Symptoms of Vicodin Addiction


Symptoms of Vicodin addiction appears over time, with physical tolerance developing in one or two weeks of regular use. However, physical dependance isn't the only requirement for a diagnosis of addiction. The psychological pattern is much more important. When a narcotic like Vicodin becomes a necessary and detrimental part of life, and even knowing this, a person cannot seem to stop -- then addiction is more likely to be the diagnosis.

The two symptoms of Vicodin addiction work in tandem. The physical dependency triggers cravings and the emotional connection to the drug leads to other behaviors. It's the combination that appear as symptoms of Vicodin addiction.

Because of the emotional connection in symptoms of Vicodin addiction, addicts will overreact when they feel their supply of the drug is threatened --either directly by cutting it off or indirectly by not allowing them the opportunity to use. For some, a confrontation by restricting access will make it plain the problem is serious. For others, denial becomes a protective mechanism and they will avoid facing the issue.

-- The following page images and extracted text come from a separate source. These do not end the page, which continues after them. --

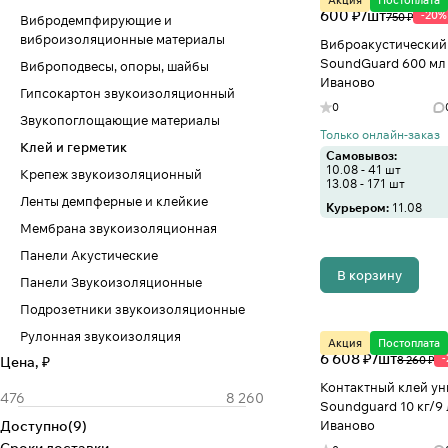
Акция
Постоплата
600 ₽/
шт
-20%
750 ₽
Вибродемпфирующие и
виброизоляционные материалы
Виброакустический
SoundGuard 600 мл 
Виброподвесы, опоры, шайбы
Иваново
Гипсокартон звукоизоляционный
0
Звукопоглощающие материалы
Только онлайн-заказ
Клей и герметик
Самовывоз:
10.08 - 41 шт
Крепеж звукоизоляционный
13.08 - 171 шт
Ленты демпферные и клейкие
Курьером:
11.08
Мембрана звукоизоляционная
Панели Акустические
В корзину
Панели Звукоизоляционные
Подрозетники звукоизоляционные
Рулонная звукоизоляция
Акция
Постоплата
6 608 ₽/
шт
Цена, ₽
8 260 ₽
Контактный клей у
Soundguard 10 кг/9 
Доступно
(
9
)
Иваново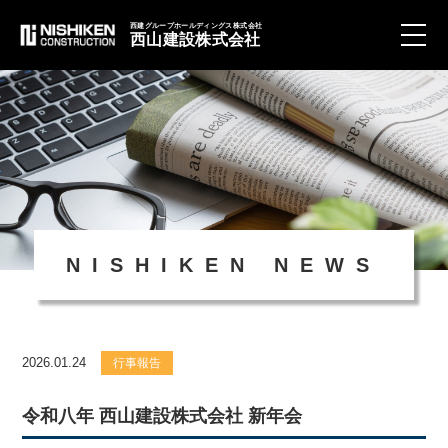
西建グループホールディングス株式会社
西山建設株式会社
toggle
naviga
NISHIKEN NEWS
2026.01.24
行事報告
令和八年 西山建設株式会社 新年会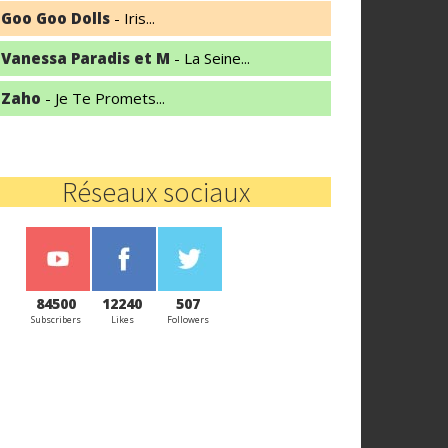
Goo Goo Dolls
- Iris...
Vanessa Paradis et M
- La Seine...
Zaho
- Je Te Promets...
Réseaux sociaux
84500
12240
507
Subscribers
Likes
Followers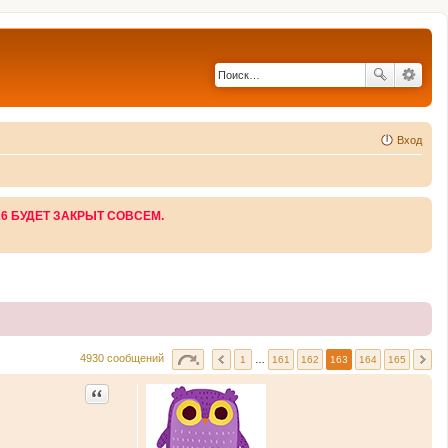
Вход
26 БУДЕТ ЗАКРЫТ СОВСЕМ.
4930 сообщений
1
…
161
162
163
164
165
Цитата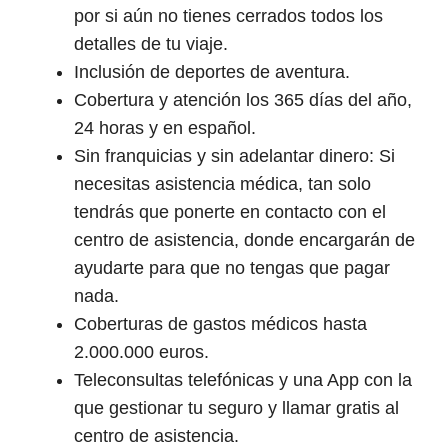
por si aún no tienes cerrados todos los
detalles de tu viaje.
Inclusión de deportes de aventura.
Cobertura y atención los 365 días del año,
24 horas y en español.
Sin franquicias y sin adelantar dinero: Si
necesitas asistencia médica, tan solo
tendrás que ponerte en contacto con el
centro de asistencia, donde encargarán de
ayudarte para que no tengas que pagar
nada.
Coberturas de gastos médicos hasta
2.000.000 euros.
Teleconsultas telefónicas y una App con la
que gestionar tu seguro y llamar gratis al
centro de asistencia.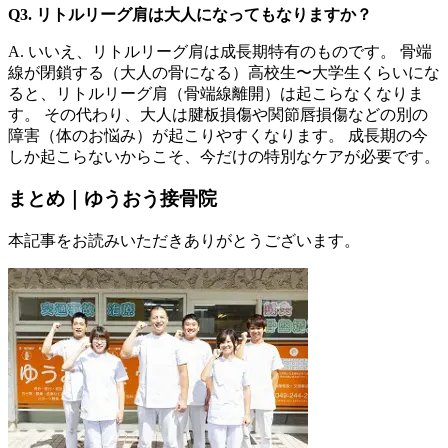
Q3. リトルリーグ肩は大人になってもなりますか？
A.
いいえ、リトルリーグ肩は成長期特有のものです。 骨端
線が閉鎖する（大人の骨になる）高校生〜大学生くらいにな
ると、リトルリーグ肩（骨端線離開）は起こらなくなりま
す。 その代わり、大人は腱板損傷や関節唇損傷などの別の
障害（体のお悩み）が起こりやすくなります。 成長期の今
しか起こらないからこそ、今だけの特別なケアが必要です。
まとめ｜ゆうおう接骨院
本記事をお読みいただきありがとうございます。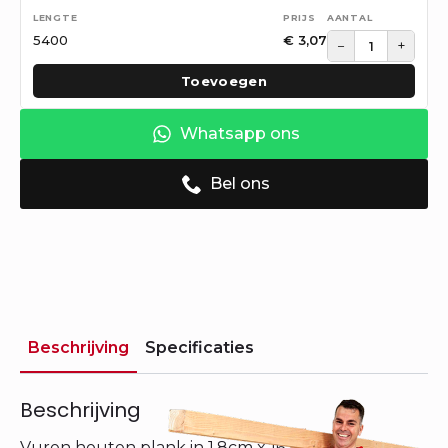
5400
€
3,07
−
+
Toevoegen
Whatsapp ons
Bel ons
Beschrijving
Specificaties
Beschrijving
Vuren houten plank in 1,8cm x 16,3cm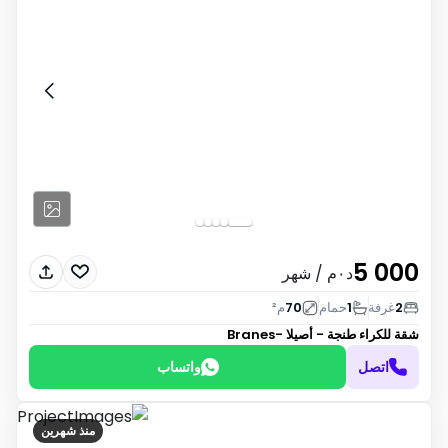
5 000
د٠م
/ شهر
2
غرفة
1
حمام
70
م²
شقة للكراء
طنجة - أصيلا -Branes
اتصل
واتساب
منذ شهرين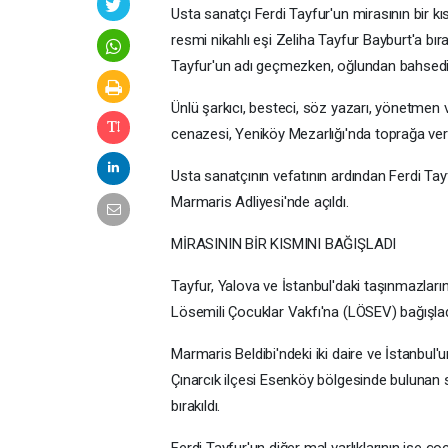
Usta sanatçı Ferdi Tayfur'un mirasının bir kıs
resmi nikahlı eşi Zeliha Tayfur Bayburt'a b
Tayfur'un adı geçmezken, oğlundan bahsedil
Ünlü şarkıcı, besteci, söz yazarı, yönetmen 
cenazesi, Yeniköy Mezarlığı'nda toprağa veri
Usta sanatçının vefatının ardından Ferdi Tay
Marmaris Adliyesi'nde açıldı.
MİRASININ BİR KISMINI BAĞIŞLADI
Tayfur, Yalova ve İstanbul'daki taşınmazların
Lösemili Çocuklar Vakfı'na (LÖSEV) bağışlad
Marmaris Beldibi'ndeki iki daire ve İstanbul'
Çınarcık ilçesi Esenköy bölgesinde bulunan s
bırakıldı.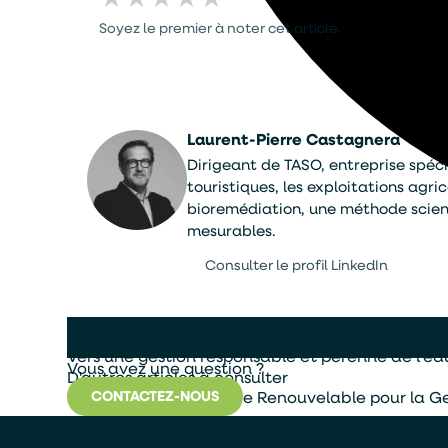
Soyez le premier à noter cet article.
Laurent-Pierre Castagnera
Dirigeant de TASO, entreprise spécia
touristiques, les exploitations agr
bioremédiation, une méthode scient
mesurables.
Consulter le profil LinkedIn
Article rédigé avec IA, publié le 17 octobre 2025
Contactez-nous
Tous les articles
Vers une gestion responsable et pérenne de l’ea
Vous avez une question ?
D'autres articles à consulter
L’Utilisation de l’Énergie Renouvelable pour la G
CONTACTEZ-NOUS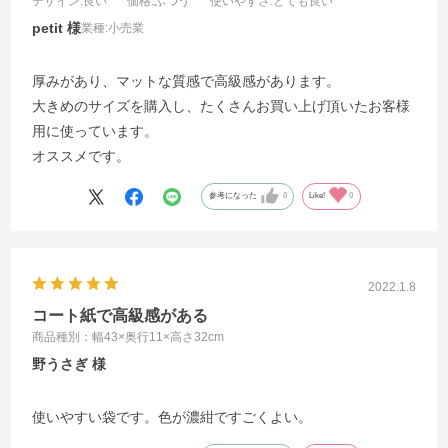
デザイン
:良い
価格
:ふつう
使いやすさ
:とても良い
petit
業種:
小売業
厚みがあり、マットな質感で高級感があります。
大きめのサイズを購入し、たくさんお買い上げ頂いたお客様
用に使っています。
オススメです。
参考になった
0
Like!
0
2022.1.8
コート紙で高級感がある
商品種別：幅43×奥行11×高さ32cm
野うさぎ
使いやすい袋です。色が濃紺ですごくよい。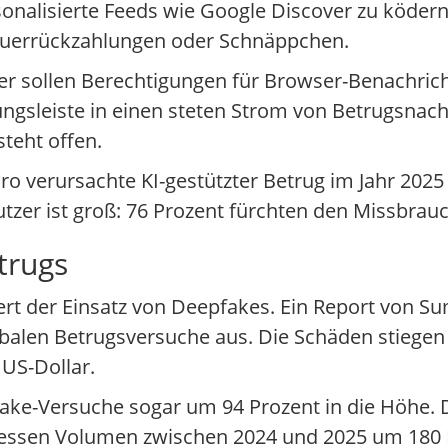
onalisierte Feeds wie Google Discover zu ködern.
Steuerrückzahlungen oder Schnäppchen.
tzer sollen Berechtigungen für Browser-Benachrich
ungsleiste in einen steten Strom von Betrugsnachr
steht offen.
cro verursachte KI-gestützter Betrug im Jahr 202
utzer ist groß: 76 Prozent fürchten den Missbrauc
trugs
iert der Einsatz von Deepfakes. Ein Report von S
obalen Betrugsversuche aus. Die Schäden stiegen
 US-Dollar.
fake-Versuche sogar um 94 Prozent in die Höhe. 
, dessen Volumen zwischen 2024 und 2025 um 180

The stress about keeping a supply can appear as trying to get the drug illegally or hoarding medication by refilling prescriptions early. In more extreme cases, Vicodin may be purchased from dealers of patients may even try to forge prescriptions.

Beyond the concern for getting the drug, symptoms of Vicodin addiction appear as lying about drug use and devoting more and more time to thinking about using or finding opportunities to use. Every crisis becomes a reason to take more Vicodin. Addicts will start to use the drug when they feel down or can't sleep -- things the drug is not designed to treat. Surprisingly, there is very little in the way of good feelings after awhile. Taking Vicodin becomes more a matter of avoiding bad things and getting back to "normal" than enjoyment of the experience.

Mood swings connected to symptoms of Vicodin addiction become apparent and addicts will take the drug to avoid irritability or depression. Periodically they may try to stop on their own, usually with little success. The normal side effects of narcotic use disappear after a short time on the drug (constipation, fatigue, euphoria) but the opposite effects emerge when the drug is stopped (diarrhea, insomnia, depression). Sometimes, the most obvious symptoms of Vicodin addiction appear during one of these attempts to stop when Vicodin withdrawal starts.